EXERCISE DIRECTIONS ::
Scan the lines below; pull out those with "pixel".
········
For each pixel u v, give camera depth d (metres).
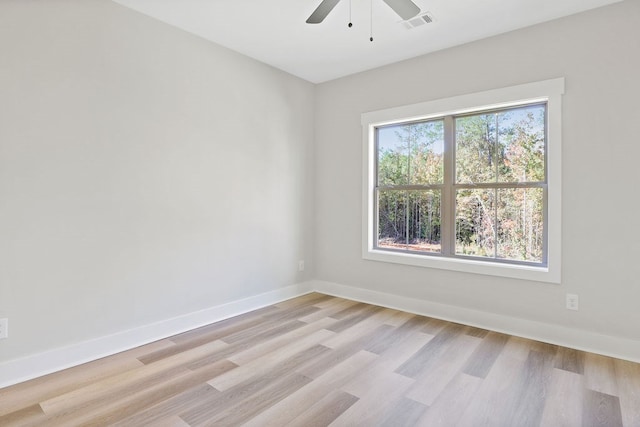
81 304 2.46
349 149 4.07
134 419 1.83
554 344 2.78
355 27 2.93
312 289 4.43
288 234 4.07
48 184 2.30
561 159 2.75
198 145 3.15
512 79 2.97
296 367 2.41
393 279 3.73
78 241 2.44
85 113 2.46
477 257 3.28
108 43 2.55
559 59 2.75
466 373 2.32
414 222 3.68
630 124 2.49
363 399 2.02
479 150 3.27
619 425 1.79
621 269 2.54
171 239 2.97
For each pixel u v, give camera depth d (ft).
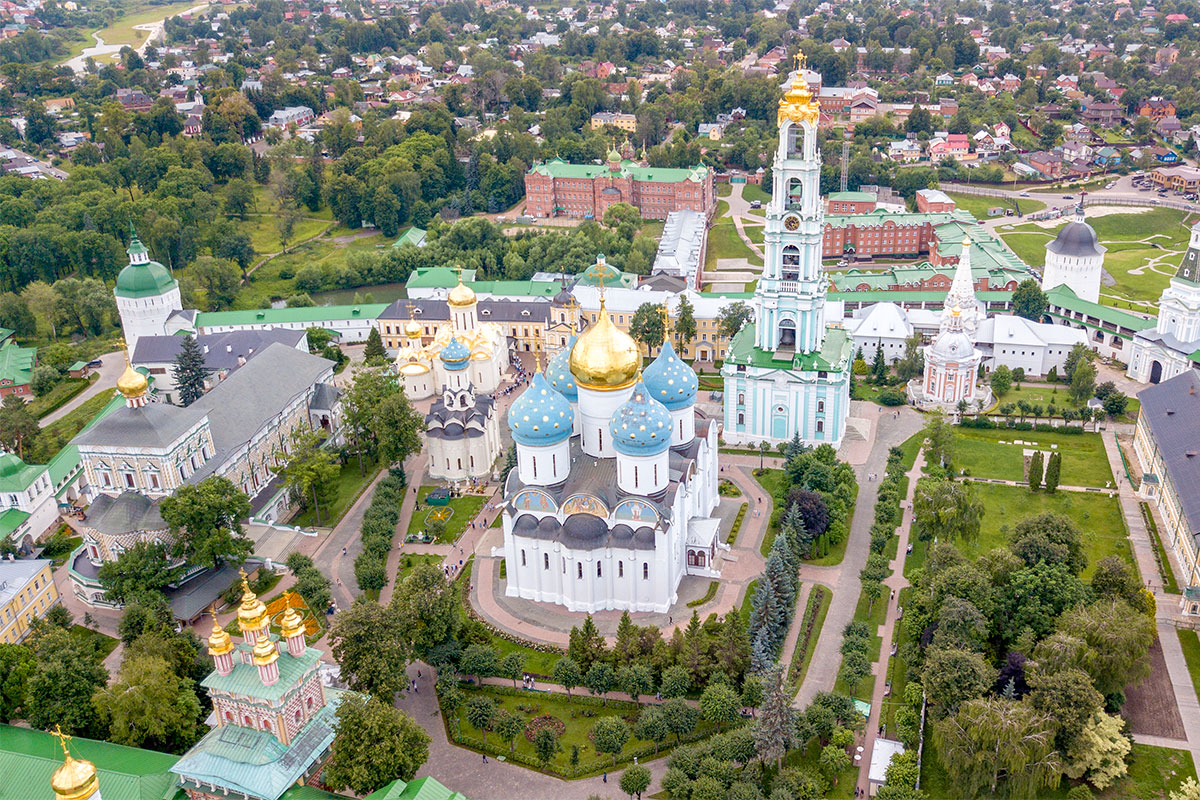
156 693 451.12
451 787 447.83
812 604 567.59
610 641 536.01
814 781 423.64
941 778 442.91
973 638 489.67
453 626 523.70
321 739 431.43
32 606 562.66
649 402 543.80
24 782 405.80
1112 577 520.01
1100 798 425.28
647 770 438.81
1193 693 486.79
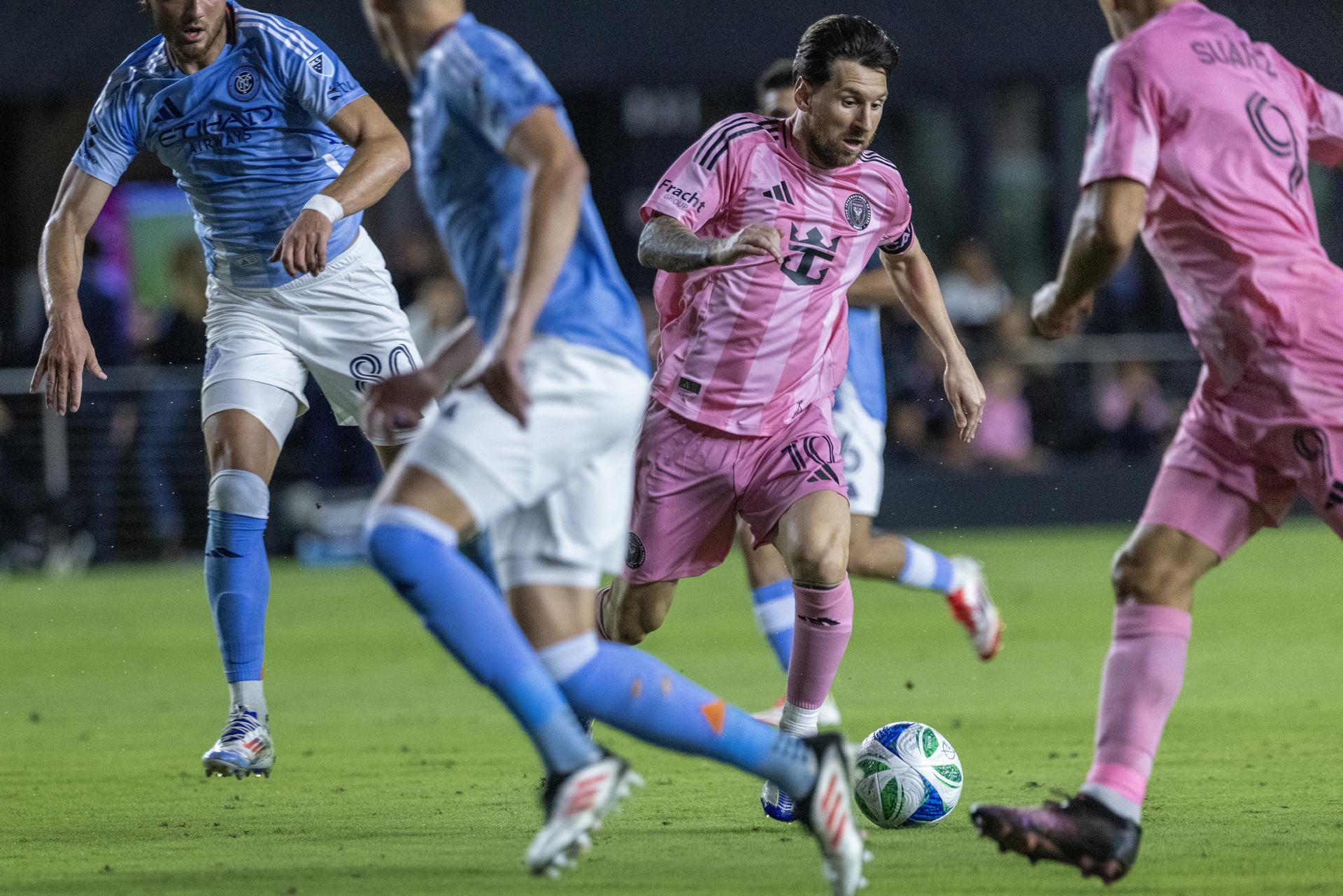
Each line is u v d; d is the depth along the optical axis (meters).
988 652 27.52
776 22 64.25
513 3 63.16
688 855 15.18
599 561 13.08
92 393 53.72
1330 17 61.22
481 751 22.03
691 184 17.34
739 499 17.91
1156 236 13.88
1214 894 13.25
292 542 55.16
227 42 19.47
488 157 12.69
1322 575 46.25
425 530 12.32
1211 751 20.72
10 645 37.06
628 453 13.23
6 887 14.05
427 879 14.16
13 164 63.88
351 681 30.12
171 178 60.38
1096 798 13.36
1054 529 59.59
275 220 19.88
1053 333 14.36
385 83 60.47
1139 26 14.21
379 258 20.66
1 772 20.78
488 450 12.44
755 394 17.64
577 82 62.72
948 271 62.62
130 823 17.23
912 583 26.19
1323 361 13.46
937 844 15.76
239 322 20.16
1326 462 13.45
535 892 13.62
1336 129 14.30
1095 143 13.55
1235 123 13.51
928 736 16.77
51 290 19.08
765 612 21.77
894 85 64.75
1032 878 14.05
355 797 18.66
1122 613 13.94
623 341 12.95
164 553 54.38
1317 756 20.14
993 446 59.34
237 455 19.52
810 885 13.84
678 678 13.12
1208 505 13.87
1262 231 13.48
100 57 60.38
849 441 24.80
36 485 53.62
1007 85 66.25
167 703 27.70
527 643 12.74
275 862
········
EXERCISE SOLUTION ::
For each pixel u v, give camera depth d (metres).
For each pixel u v, give camera depth d (ft).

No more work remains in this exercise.